(Source passage)
================================

With the Air Commando training completed, the 457th and 462d Fighter Squadron were formed by III Fighter Command at Lakeland in late October 1944. Part of the new 506th Fighter Group, the squadrons were programmed for long-distance P-51D Mustang missions in the Pacific Theater to engage in both B-29 Superfortress escort missions as well as ground attack missions over the Japanese Home Islands. The squadrons were formed, equipped and trained with new personnel and aircraft at Lakeland, being deployed to the Pacific in mid February 1945.

=== Closure ===
The training mission ended with the departure of the P-51 squadrons for the Pacific, and the 352d AAFBU was inactivated at the end of February. The Air Service Command mission continued however, and the airfield remained open; mostly seeing transient training aircraft from various training bases in Florida and South Georgia. The number of personnel were reduced, being reassigned to other bases, and in mid-April 1945, orders were received from Third Air Force that Lakeland Army Airfield would be closed on 30 April 1945 and placed in a standby status.

================================

(Extracted records)
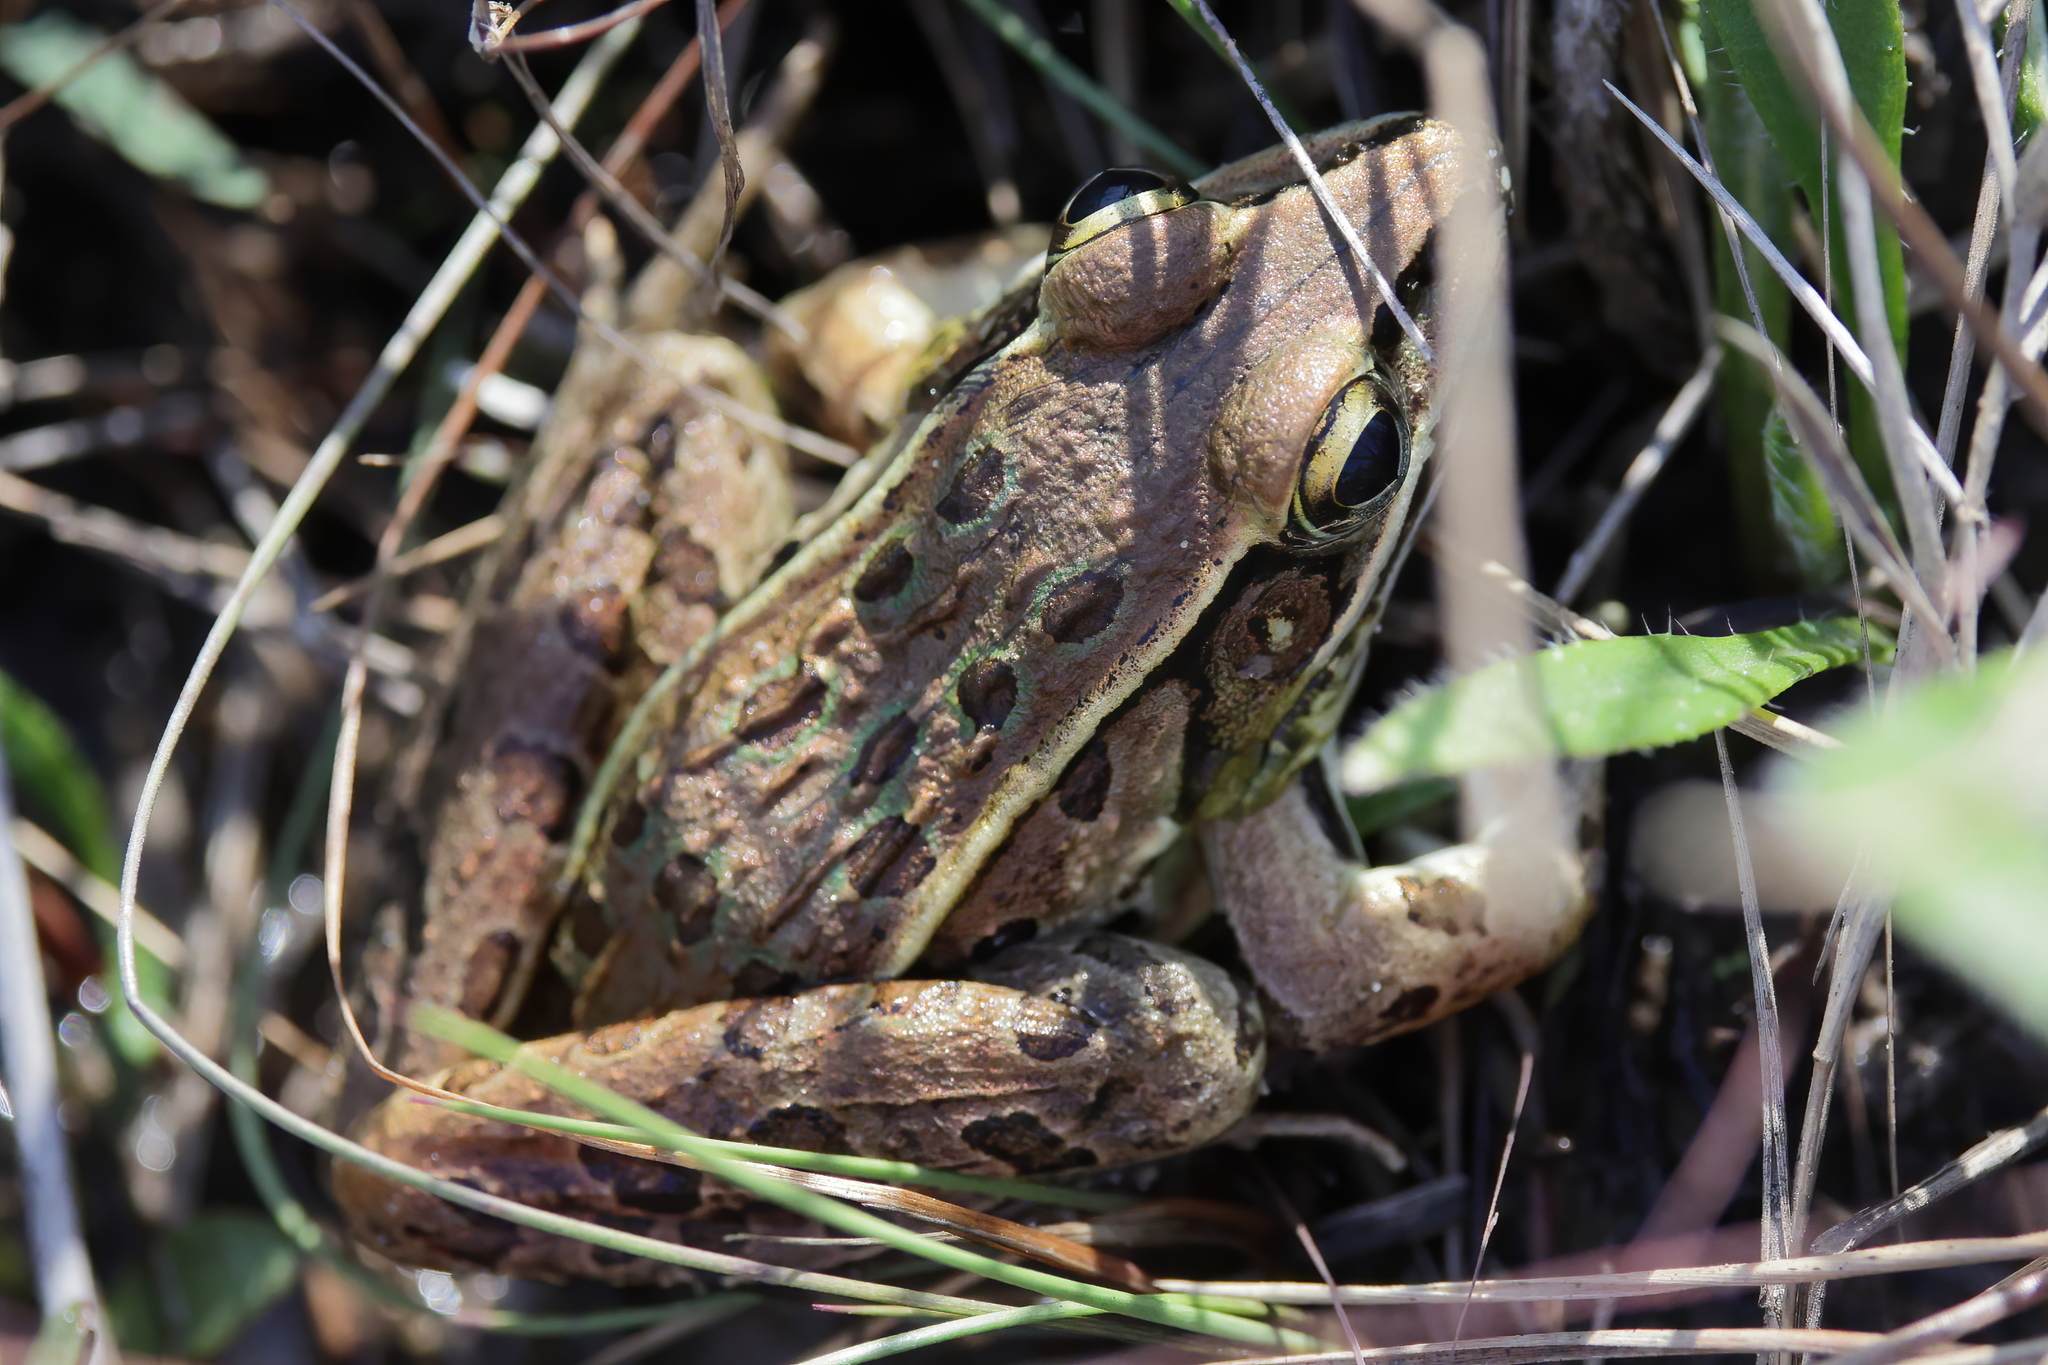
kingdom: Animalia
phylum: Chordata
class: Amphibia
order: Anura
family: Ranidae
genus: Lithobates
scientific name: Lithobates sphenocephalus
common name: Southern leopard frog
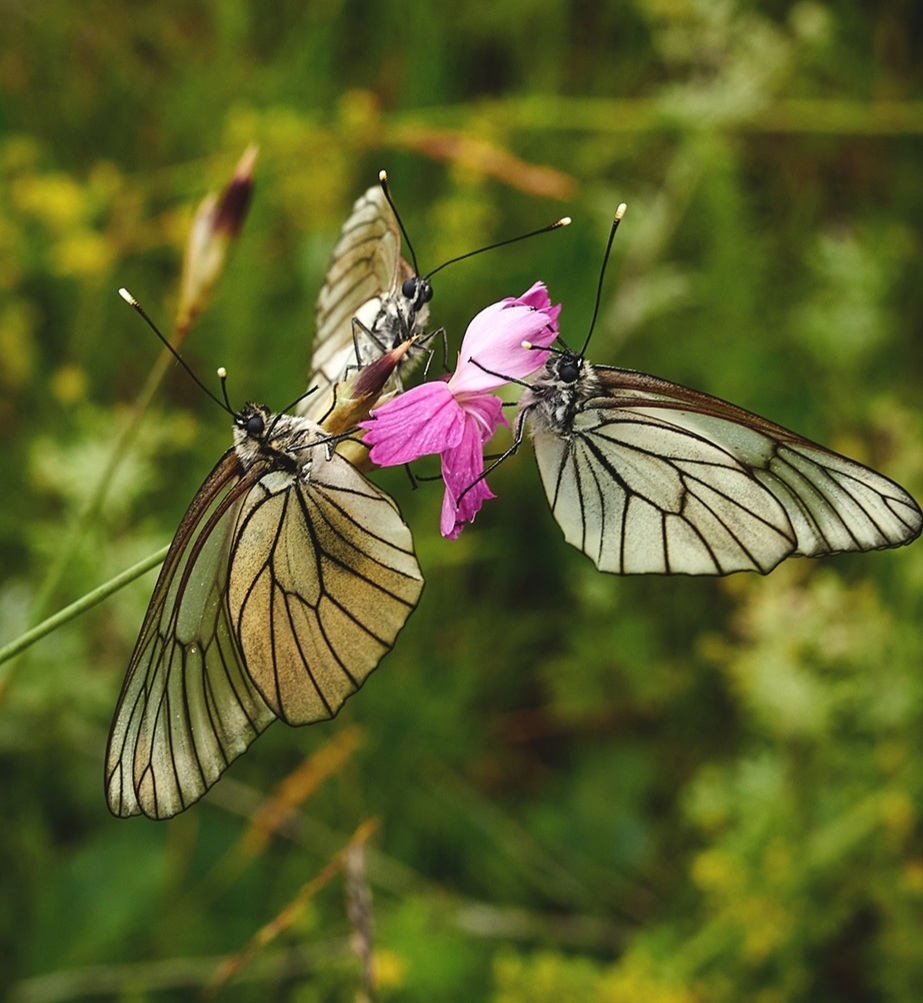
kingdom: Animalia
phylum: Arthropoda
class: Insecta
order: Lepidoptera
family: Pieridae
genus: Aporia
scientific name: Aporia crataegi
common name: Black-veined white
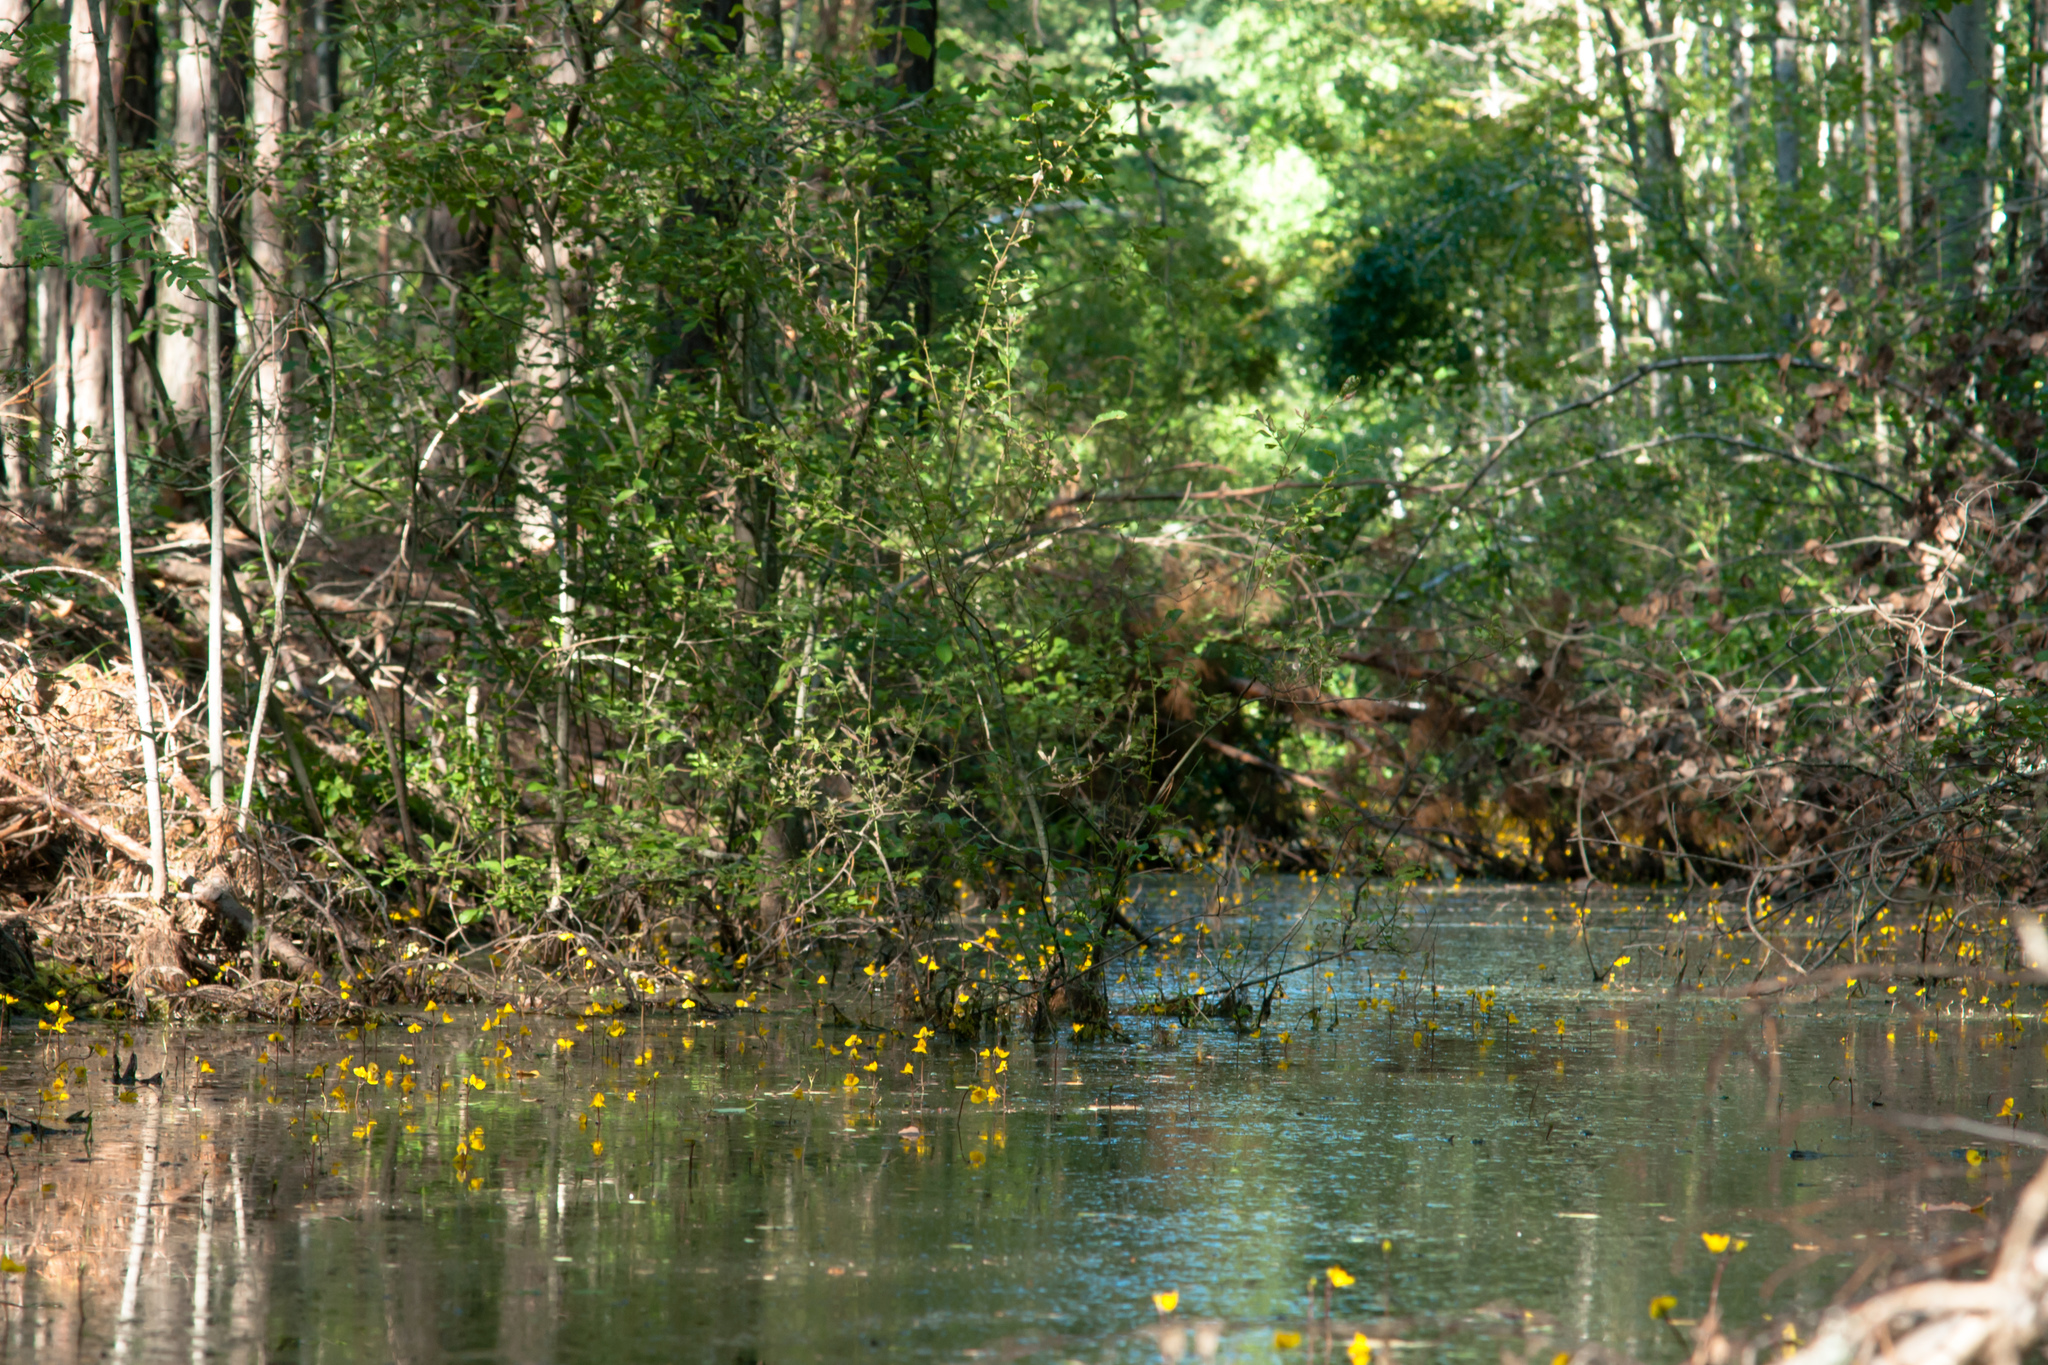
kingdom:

================================

(Exercises to complete)
[1] Please reproduce everything in the Lakeland airfield passage from "With the Air" down to "mid February 1945.".
[2] Rewrite the paragraph of the Lakeland airfield passage that begins "The training mission ended" as a short bulleted list that keeps its main facts.
Work from the Lakeland airfield passage alone, not the records.

(List of answers)
[1]
With the Air Commando training completed, the 457th and 462d Fighter Squadron were formed by III Fighter Command at Lakeland in late October 1944. Part of the new 506th Fighter Group, the squadrons were programmed for long-distance P-51D Mustang missions in the Pacific Theater to engage in both B-29 Superfortress escort missions as well as ground attack missions over the Japanese Home Islands. The squadrons were formed, equipped and trained with new personnel and aircraft at Lakeland, being deployed to the Pacific in mid February 1945.

[2]
- The training mission ended when the P-51 squadrons left for the Pacific.
- The 352d AAFBU was inactivated at the end of February.
- The Air Service Command mission continued, and the airfield stayed open, mostly for transient training aircraft from bases in Florida and South Georgia.
- Personnel numbers were cut, with people reassigned to other bases.
- In mid-April 1945, Third Air Force ordered Lakeland Army Airfield closed on 30 April 1945 and placed in standby status.